*TASK REQUIREMENTS*
In the items below, write out word for word every line from the one containing "4.3.3 Маркировка слитка" through the one containing "Номер слитка устанавливается изготовителем", including both of those lines.

*LISTED ENTRIES*
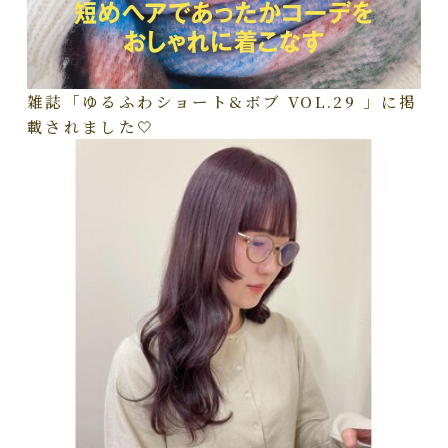
雑誌「ゆるふわショート&ボブ VOL.29 」に掲
載されました🤍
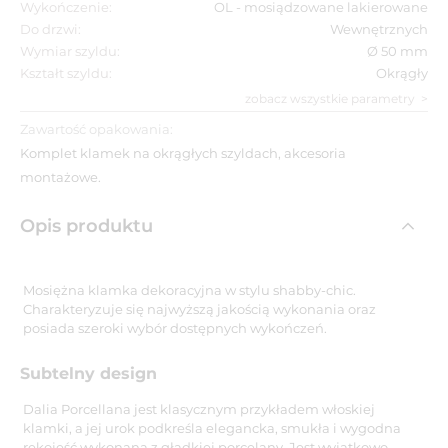
Wykończenie:
OL - mosiądzowane lakierowane
Do drzwi:
Wewnętrznych
Wymiar szyldu:
Ø 50 mm
Kształt szyldu:
Okrągły
zobacz wszystkie parametry
Zawartość opakowania:
Komplet klamek na okrągłych szyldach, akcesoria
montażowe.
Opis produktu
Mosiężna klamka dekoracyjna w stylu shabby-chic.
Charakteryzuje się najwyższą jakością wykonania oraz
posiada szeroki wybór dostępnych wykończeń.
Subtelny design
Dalia Porcellana jest klasycznym przykładem włoskiej
klamki, a jej urok podkreśla elegancka, smukła i wygodna
rękojeść wykonana z gładkiej porcelany. Jest wyjątkowo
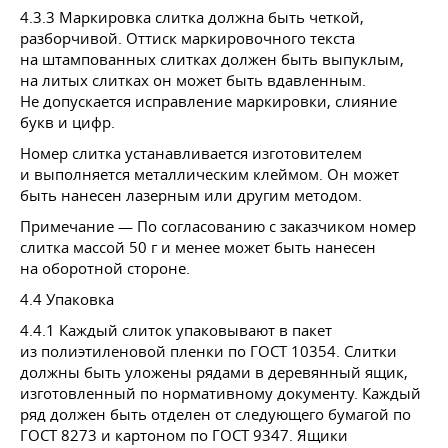
4.3.3 Маркировка слитка должна быть четкой,
разборчивой. Оттиск маркировочного текста
на штампованных слитках должен быть выпуклым,
на литых слитках он может быть вдавленным.
Не допускается исправление маркировки, слияние
букв и цифр.
Номер слитка устанавливается изготовителем
и выполняется металлическим клеймом. Он может
быть нанесен лазерным или другим методом.
Примечание — По согласованию с заказчиком номер
слитка массой 50 г и менее может быть нанесен
на оборотной стороне.
4.4 Упаковка
4.4.1 Каждый слиток упаковывают в пакет
из полиэтиленовой пленки по
ГОСТ 10354
. Слитки
должны быть уложены рядами в деревянный ящик,
изготовленный по нормативному документу. Каждый
ряд должен быть отделен от следующего бумагой по
ГОСТ 8273
и картоном по
ГОСТ 9347
. Ящики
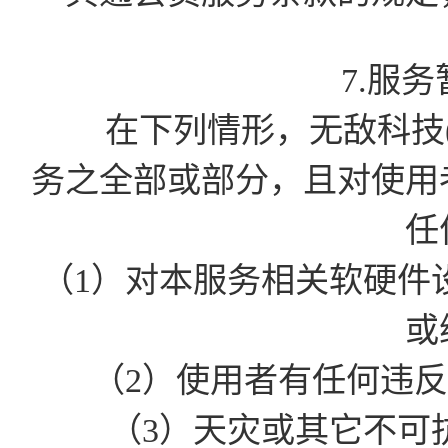
7.服
在下列情形，无敌科技(
务之全部或部分，且对使用
任
（1）对本服务相关软硬件
或
（2）使用者有任何违
（3）天灾或其它不可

*EXERCISE OUTPUT*
4.3.3 Маркировка слитка должна быть четкой,
разборчивой. Оттиск маркировочного текста
на штампованных слитках должен быть выпуклым,
на литых слитках он может быть вдавленным.
Не допускается исправление маркировки, слияние
букв и цифр.
Номер слитка устанавливается изготовителем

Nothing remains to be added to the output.